ЗАДАНИЕ 1
Как, согласно фрагменту страницы о Толстом, Бунин назвал то, что произошло к моменту бегства и кончины писателя?
ЗАДАНИЕ 2
Воспроизведите без изменений часть фрагмента страницы о Толстом, начиная со слов «Однако атмосфера православной» и заканчивая словами «которой продолжал покоряться.».

ФРАГМЕНТ СТРАНИЦЫ
Объяснением может быть только одно: Толстой обладал чрезвычайно авторитетной моральной духовностью. Не вступал ни в какие сделки с западным культом наслаждения, а со своей собственной многогрешной плотью боролся, как мог, хотя и падал на каждом шагу. Сверх того Толстой не знал лицемерия, ненавидел его и обличал, где мог и как мог, впрочем, при этом тоже иногда впадая впросак – по причине узости своего кругозора, стиснутого шорами рационализма и характерно сектантского духа.
Однако атмосфера православной культуры, которой он дышал с самого детства, где-то в неисследимых глубинах его духа продолжала жить, тревожить его, проситься на дневную поверхность, что, собственно говоря, готово было произойти и уже произошло к моменту его бегства и кончины, словом, всего того, что H.A. Бунин так удачно назвал «освобождением Толстого». Здесь, конечно, имеется в виду освобождение бессмертного духа яснополянского художника из уз его многогрешной плоти, которую он так искренне ненавидел и темным чарам которой продолжал покоряться.

ИСХОДНЫЕ ДАННЫЕ
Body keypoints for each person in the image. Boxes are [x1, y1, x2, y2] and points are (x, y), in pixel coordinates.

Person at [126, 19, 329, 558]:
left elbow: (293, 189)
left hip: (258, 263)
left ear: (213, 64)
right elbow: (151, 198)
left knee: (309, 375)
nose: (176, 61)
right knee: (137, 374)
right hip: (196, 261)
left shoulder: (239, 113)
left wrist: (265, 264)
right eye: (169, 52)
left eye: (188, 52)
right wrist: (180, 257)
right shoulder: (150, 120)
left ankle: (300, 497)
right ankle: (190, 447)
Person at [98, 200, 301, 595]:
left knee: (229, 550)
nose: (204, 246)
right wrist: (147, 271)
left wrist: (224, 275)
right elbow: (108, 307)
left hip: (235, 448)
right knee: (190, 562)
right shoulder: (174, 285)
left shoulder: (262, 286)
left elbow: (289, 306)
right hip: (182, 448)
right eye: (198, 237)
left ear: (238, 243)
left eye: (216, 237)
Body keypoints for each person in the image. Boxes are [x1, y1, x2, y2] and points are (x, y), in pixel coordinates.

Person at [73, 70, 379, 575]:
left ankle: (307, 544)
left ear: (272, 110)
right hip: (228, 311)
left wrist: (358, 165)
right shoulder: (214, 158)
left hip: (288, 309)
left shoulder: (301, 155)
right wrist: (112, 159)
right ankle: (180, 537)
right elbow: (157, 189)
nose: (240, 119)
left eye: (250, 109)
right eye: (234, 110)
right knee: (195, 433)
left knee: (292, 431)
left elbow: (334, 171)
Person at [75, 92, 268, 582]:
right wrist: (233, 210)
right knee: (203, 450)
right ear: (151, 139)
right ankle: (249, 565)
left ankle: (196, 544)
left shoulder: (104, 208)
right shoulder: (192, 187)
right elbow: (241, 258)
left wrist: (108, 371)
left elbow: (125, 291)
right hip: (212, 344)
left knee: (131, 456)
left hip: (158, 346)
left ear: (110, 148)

РЕШЕНИЕ 1
Бунин назвал это «освобождением Толстого».

РЕШЕНИЕ 2
Однако атмосфера православной культуры, которой он дышал с самого детства, где-то в неисследимых глубинах его духа продолжала жить, тревожить его, проситься на дневную поверхность, что, собственно говоря, готово было произойти и уже произошло к моменту его бегства и кончины, словом, всего того, что H.A. Бунин так удачно назвал «освобождением Толстого». Здесь, конечно, имеется в виду освобождение бессмертного духа яснополянского художника из уз его многогрешной плоти, которую он так искренне ненавидел и темным чарам которой продолжал покоряться.